To do.
Print every line from the one containing "pose: elev=162.5 azim=208.6" down to the one containing "Dot at: (166, 233)", both included, reproducing each exactly. Leave the pictures out of your answer.

Exercise inputs.
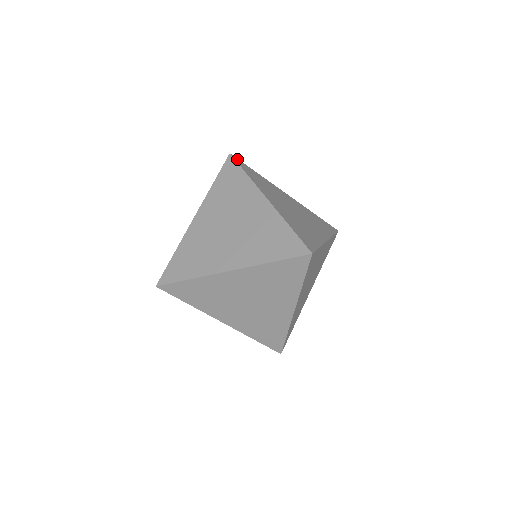
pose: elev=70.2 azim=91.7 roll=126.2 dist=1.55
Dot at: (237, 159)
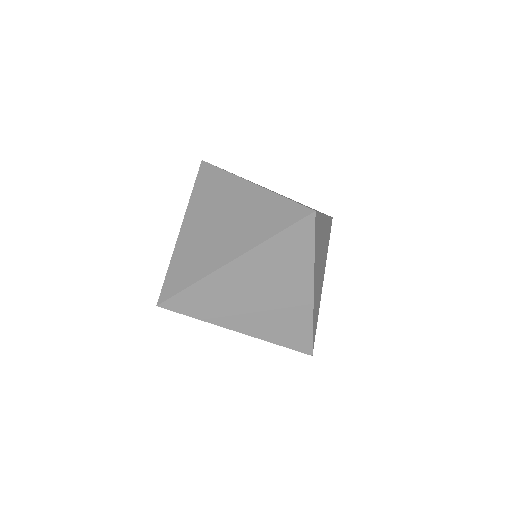
Dot at: occluded
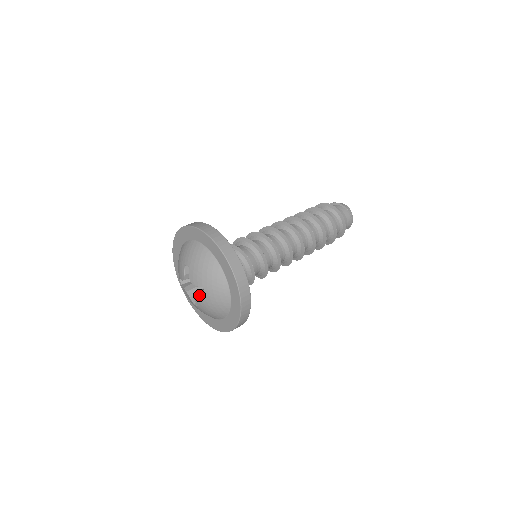
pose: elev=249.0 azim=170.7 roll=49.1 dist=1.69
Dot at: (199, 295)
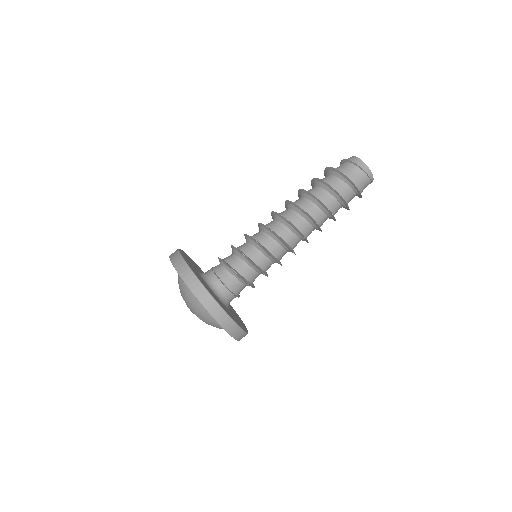
Dot at: occluded
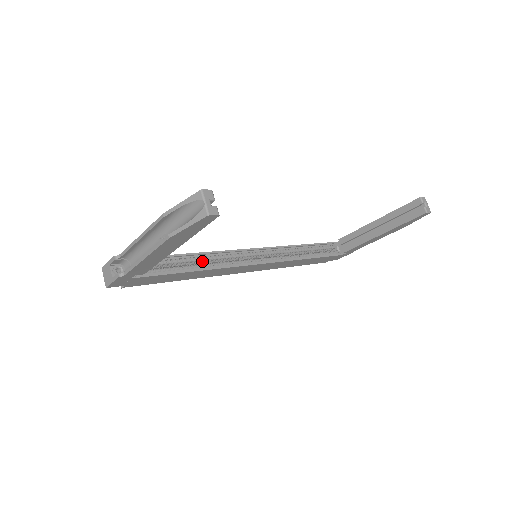
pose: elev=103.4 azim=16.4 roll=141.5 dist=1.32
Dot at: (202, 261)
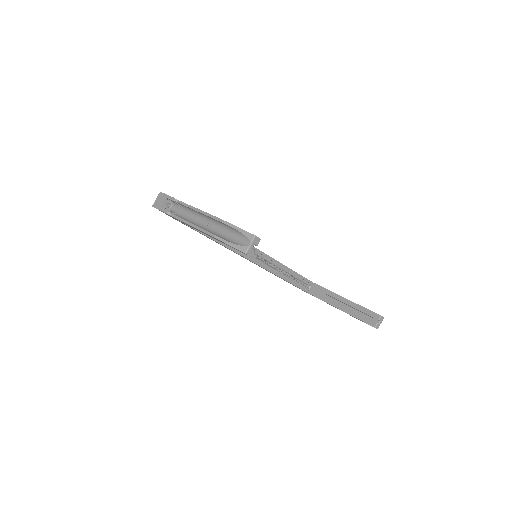
Dot at: occluded
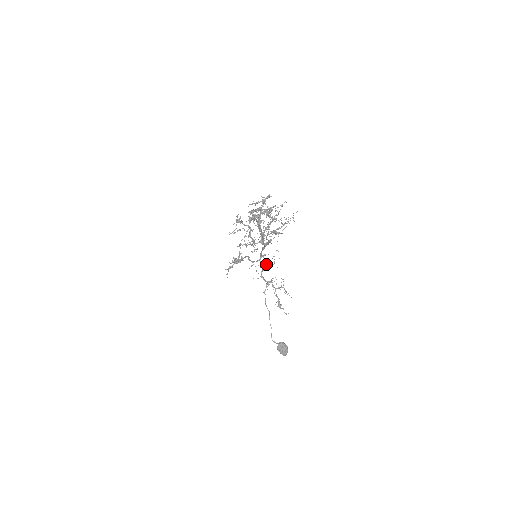
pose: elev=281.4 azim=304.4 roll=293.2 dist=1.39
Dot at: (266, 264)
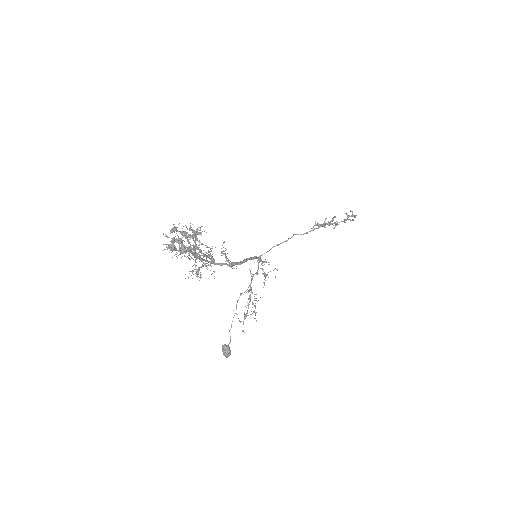
Dot at: (263, 271)
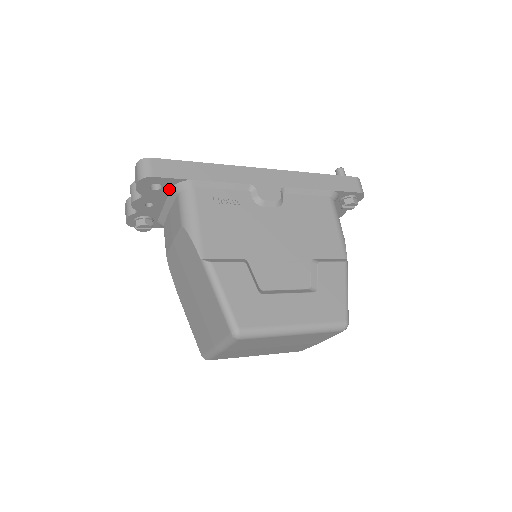
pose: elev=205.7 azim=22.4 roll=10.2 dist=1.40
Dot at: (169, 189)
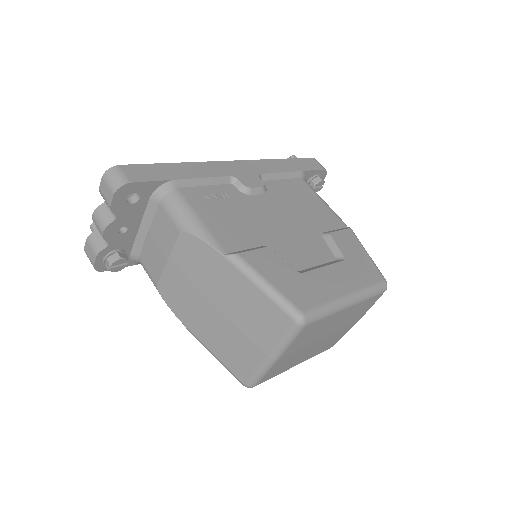
Dot at: (147, 200)
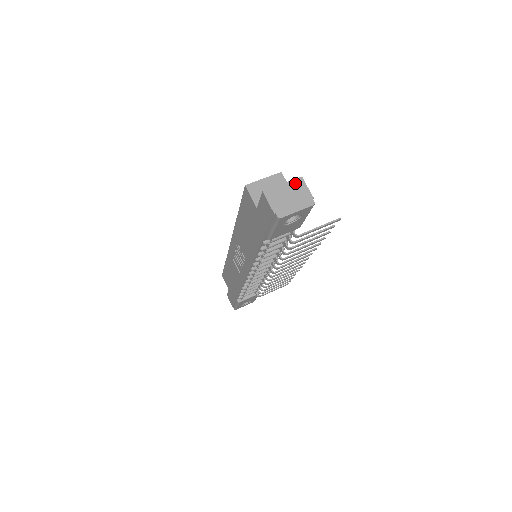
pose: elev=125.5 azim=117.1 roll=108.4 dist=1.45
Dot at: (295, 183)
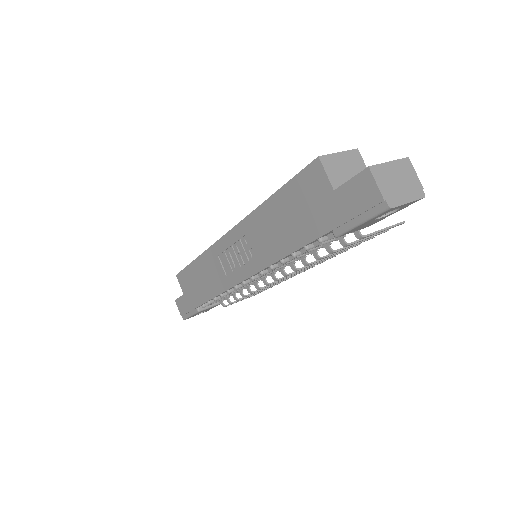
Dot at: (402, 164)
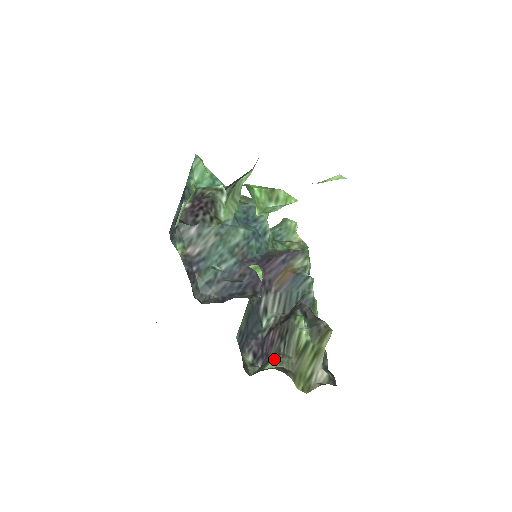
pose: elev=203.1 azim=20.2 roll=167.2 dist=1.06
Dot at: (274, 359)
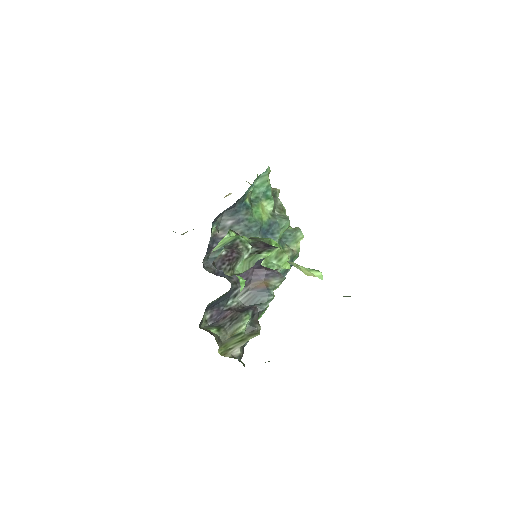
Dot at: (219, 328)
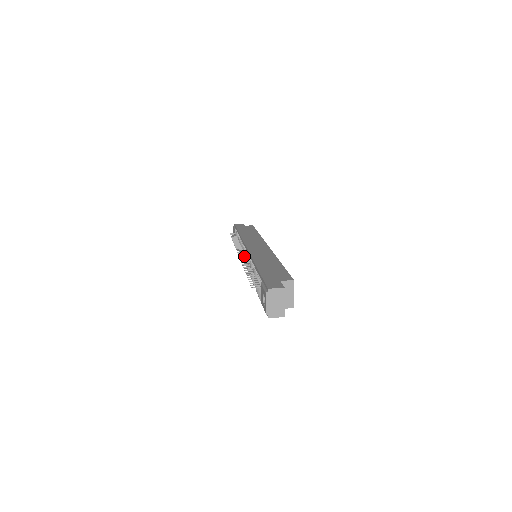
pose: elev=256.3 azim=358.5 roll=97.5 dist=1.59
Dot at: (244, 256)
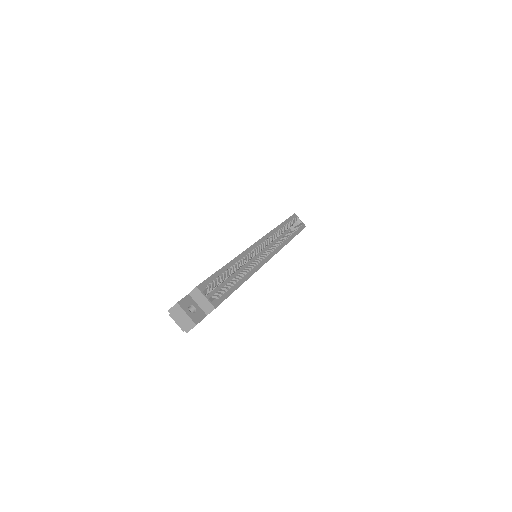
Dot at: occluded
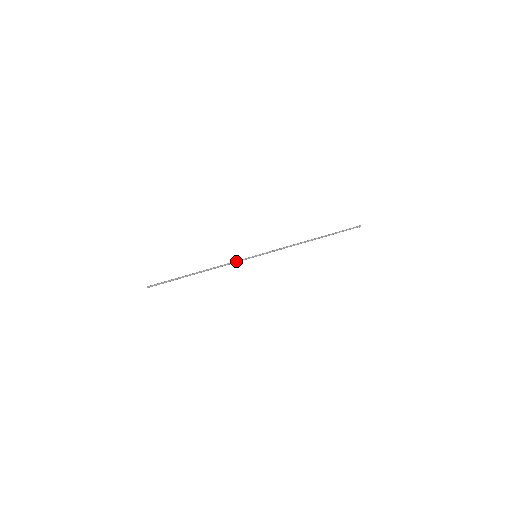
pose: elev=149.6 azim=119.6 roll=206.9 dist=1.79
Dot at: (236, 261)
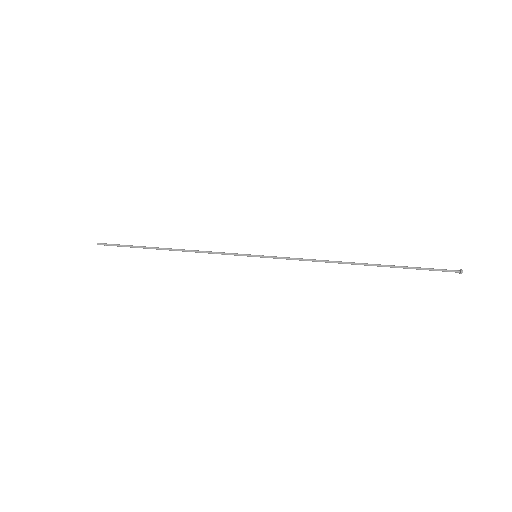
Dot at: (223, 254)
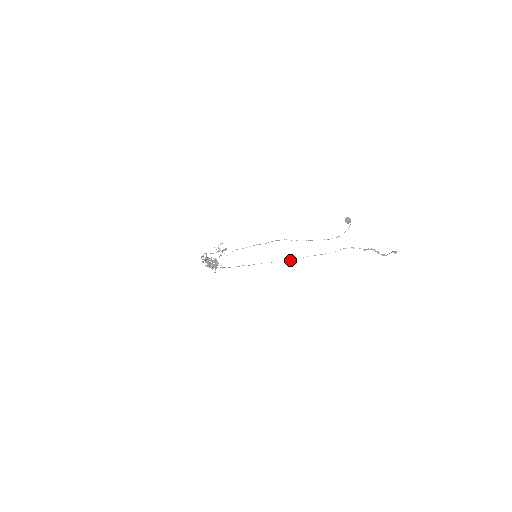
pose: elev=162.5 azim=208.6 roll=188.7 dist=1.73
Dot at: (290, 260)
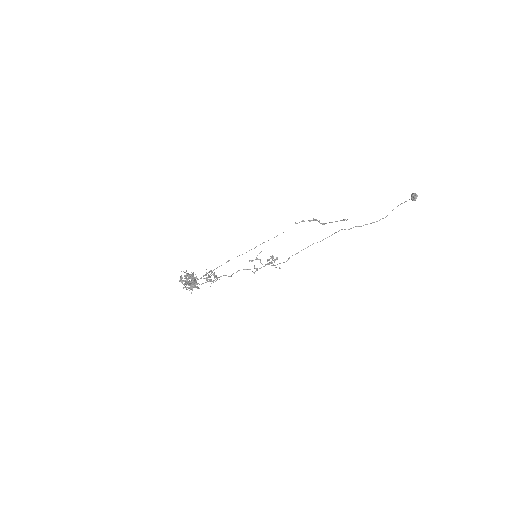
Dot at: occluded
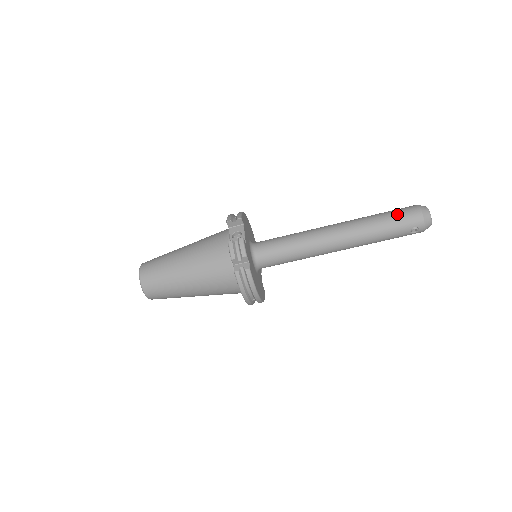
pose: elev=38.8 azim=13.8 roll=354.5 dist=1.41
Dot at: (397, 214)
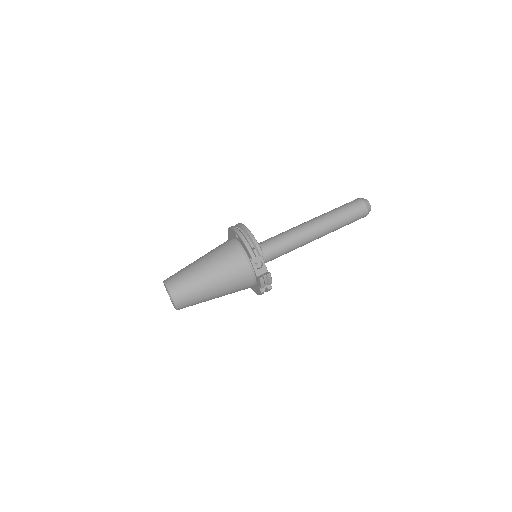
Dot at: (354, 215)
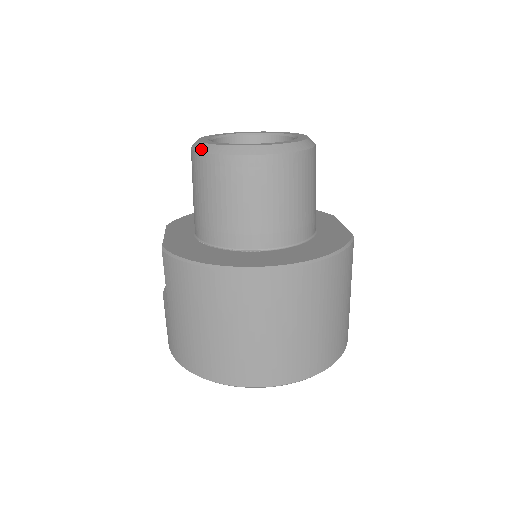
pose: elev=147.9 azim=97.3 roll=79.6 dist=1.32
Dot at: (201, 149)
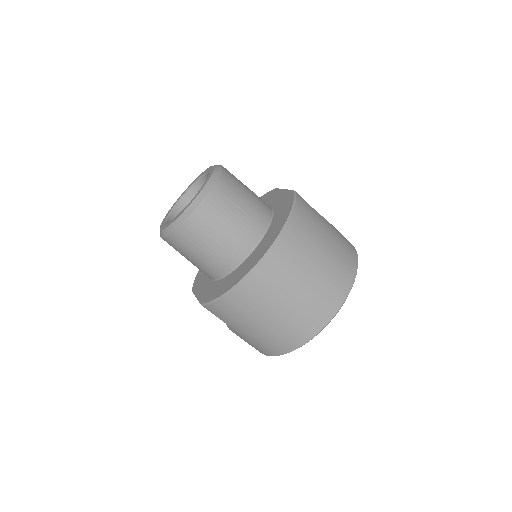
Dot at: (166, 233)
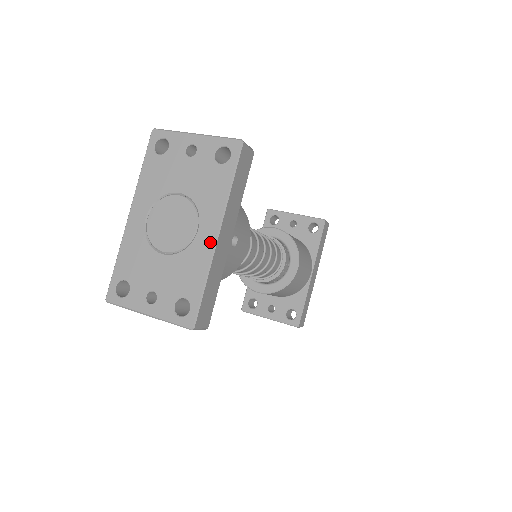
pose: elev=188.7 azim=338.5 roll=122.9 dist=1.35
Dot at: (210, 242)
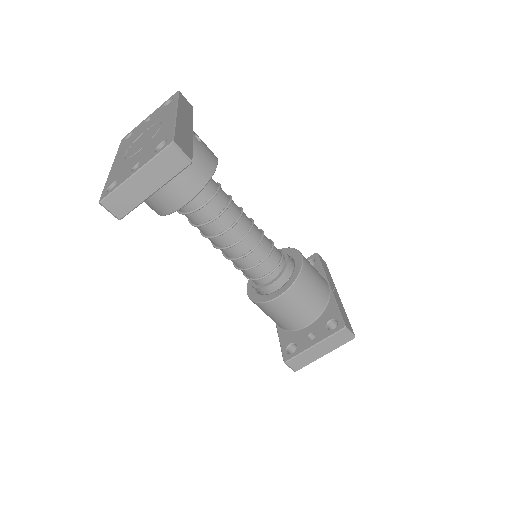
Dot at: (172, 118)
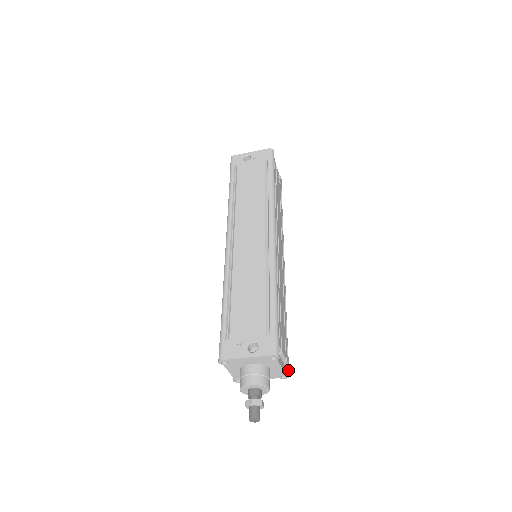
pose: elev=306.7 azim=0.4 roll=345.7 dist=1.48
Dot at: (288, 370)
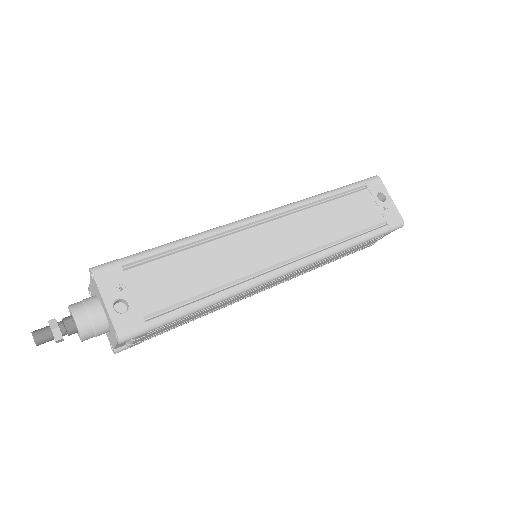
Dot at: (122, 350)
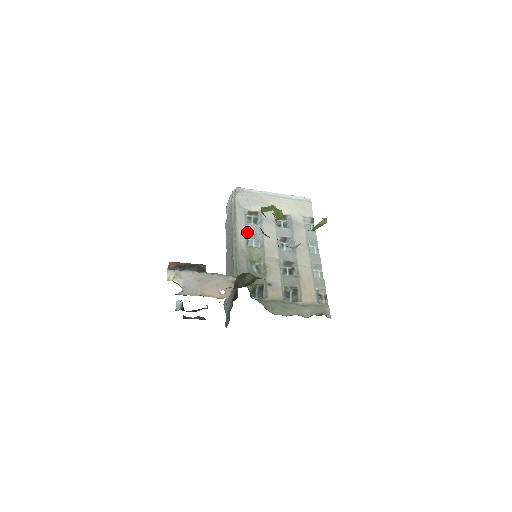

Task output.
pose: elev=162.5 azim=208.6 roll=188.7 dist=1.73
Dot at: (290, 260)
Dot at: occluded
pose: elev=38.8 azim=13.8 roll=354.5 dist=1.41
Dot at: (397, 214)
Dot at: (354, 215)
pose: elev=147.9 azim=97.3 roll=79.6 dist=1.32
Dot at: (201, 149)
Dot at: (166, 233)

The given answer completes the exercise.